Exercise:
Revise the entries below by changing "pixels" to "px" everywhere it occurs, and keep every other part of them unchanged.

Excerpts from a layout annotation set
━━━━━━

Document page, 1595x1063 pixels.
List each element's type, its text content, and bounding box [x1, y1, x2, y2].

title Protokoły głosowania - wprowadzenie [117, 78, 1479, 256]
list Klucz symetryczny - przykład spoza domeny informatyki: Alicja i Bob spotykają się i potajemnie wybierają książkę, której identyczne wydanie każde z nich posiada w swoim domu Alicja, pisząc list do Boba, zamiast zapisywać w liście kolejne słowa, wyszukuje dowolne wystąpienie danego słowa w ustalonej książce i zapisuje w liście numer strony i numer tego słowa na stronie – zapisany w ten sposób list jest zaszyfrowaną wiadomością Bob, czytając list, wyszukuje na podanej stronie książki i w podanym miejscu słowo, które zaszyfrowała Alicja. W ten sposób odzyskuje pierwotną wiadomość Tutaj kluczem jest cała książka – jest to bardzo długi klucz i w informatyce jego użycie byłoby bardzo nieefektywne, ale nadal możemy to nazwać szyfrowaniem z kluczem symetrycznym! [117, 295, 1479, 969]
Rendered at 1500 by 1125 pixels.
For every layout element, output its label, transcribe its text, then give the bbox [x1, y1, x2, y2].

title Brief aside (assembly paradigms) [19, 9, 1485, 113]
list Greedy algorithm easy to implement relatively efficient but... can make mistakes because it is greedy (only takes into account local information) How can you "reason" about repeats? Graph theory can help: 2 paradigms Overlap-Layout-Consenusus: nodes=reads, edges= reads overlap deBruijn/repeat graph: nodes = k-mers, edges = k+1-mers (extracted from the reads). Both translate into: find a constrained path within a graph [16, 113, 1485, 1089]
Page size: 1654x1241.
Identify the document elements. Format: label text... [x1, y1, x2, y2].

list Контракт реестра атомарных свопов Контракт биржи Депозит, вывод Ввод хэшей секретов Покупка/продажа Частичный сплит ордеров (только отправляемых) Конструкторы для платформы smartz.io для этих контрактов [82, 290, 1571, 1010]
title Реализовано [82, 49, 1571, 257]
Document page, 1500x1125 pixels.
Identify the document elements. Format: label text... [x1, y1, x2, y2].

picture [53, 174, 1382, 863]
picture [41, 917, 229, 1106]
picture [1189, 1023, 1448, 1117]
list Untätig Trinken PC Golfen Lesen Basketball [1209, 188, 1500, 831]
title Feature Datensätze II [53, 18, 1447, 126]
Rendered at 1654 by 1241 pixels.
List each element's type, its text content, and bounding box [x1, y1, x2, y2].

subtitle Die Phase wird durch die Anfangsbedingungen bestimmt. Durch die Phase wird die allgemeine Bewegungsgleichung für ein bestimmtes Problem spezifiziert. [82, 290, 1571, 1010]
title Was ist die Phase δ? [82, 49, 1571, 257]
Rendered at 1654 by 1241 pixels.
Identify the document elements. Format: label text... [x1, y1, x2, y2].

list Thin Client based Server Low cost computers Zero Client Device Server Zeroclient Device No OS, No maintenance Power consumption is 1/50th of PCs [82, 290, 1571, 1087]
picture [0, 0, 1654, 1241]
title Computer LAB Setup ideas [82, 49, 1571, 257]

━━━━━━

Written solution:
Document page, 1595x1063 px.
List each element's type, its text content, and bounding box [x1, y1, x2, y2].

title Protokoły głosowania - wprowadzenie [117, 78, 1479, 256]
list Klucz symetryczny - przykład spoza domeny informatyki: Alicja i Bob spotykają się i potajemnie wybierają książkę, której identyczne wydanie każde z nich posiada w swoim domu Alicja, pisząc list do Boba, zamiast zapisywać w liście kolejne słowa, wyszukuje dowolne wystąpienie danego słowa w ustalonej książce i zapisuje w liście numer strony i numer tego słowa na stronie – zapisany w ten sposób list jest zaszyfrowaną wiadomością Bob, czytając list, wyszukuje na podanej stronie książki i w podanym miejscu słowo, które zaszyfrowała Alicja. W ten sposób odzyskuje pierwotną wiadomość Tutaj kluczem jest cała książka – jest to bardzo długi klucz i w informatyce jego użycie byłoby bardzo nieefektywne, ale nadal możemy to nazwać szyfrowaniem z kluczem symetrycznym! [117, 295, 1479, 969]
Rendered at 1500 by 1125 px.
For every layout element, output its label, transcribe its text, then give the bbox [x1, y1, x2, y2].

title Brief aside (assembly paradigms) [19, 9, 1485, 113]
list Greedy algorithm easy to implement relatively efficient but... can make mistakes because it is greedy (only takes into account local information) How can you "reason" about repeats? Graph theory can help: 2 paradigms Overlap-Layout-Consenusus: nodes=reads, edges= reads overlap deBruijn/repeat graph: nodes = k-mers, edges = k+1-mers (extracted from the reads). Both translate into: find a constrained path within a graph [16, 113, 1485, 1089]
Page size: 1654x1241.
Identify the document elements. Format: label text... [x1, y1, x2, y2].

list Контракт реестра атомарных свопов Контракт биржи Депозит, вывод Ввод хэшей секретов Покупка/продажа Частичный сплит ордеров (только отправляемых) Конструкторы для платформы smartz.io для этих контрактов [82, 290, 1571, 1010]
title Реализовано [82, 49, 1571, 257]
Document page, 1500x1125 px.
Identify the document elements. Format: label text... [x1, y1, x2, y2].

picture [53, 174, 1382, 863]
picture [41, 917, 229, 1106]
picture [1189, 1023, 1448, 1117]
list Untätig Trinken PC Golfen Lesen Basketball [1209, 188, 1500, 831]
title Feature Datensätze II [53, 18, 1447, 126]
Rendered at 1654 by 1241 px.
List each element's type, its text content, and bounding box [x1, y1, x2, y2].

subtitle Die Phase wird durch die Anfangsbedingungen bestimmt. Durch die Phase wird die allgemeine Bewegungsgleichung für ein bestimmtes Problem spezifiziert. [82, 290, 1571, 1010]
title Was ist die Phase δ? [82, 49, 1571, 257]
Rendered at 1654 by 1241 px.
Identify the document elements. Format: label text... [x1, y1, x2, y2].

list Thin Client based Server Low cost computers Zero Client Device Server Zeroclient Device No OS, No maintenance Power consumption is 1/50th of PCs [82, 290, 1571, 1087]
picture [0, 0, 1654, 1241]
title Computer LAB Setup ideas [82, 49, 1571, 257]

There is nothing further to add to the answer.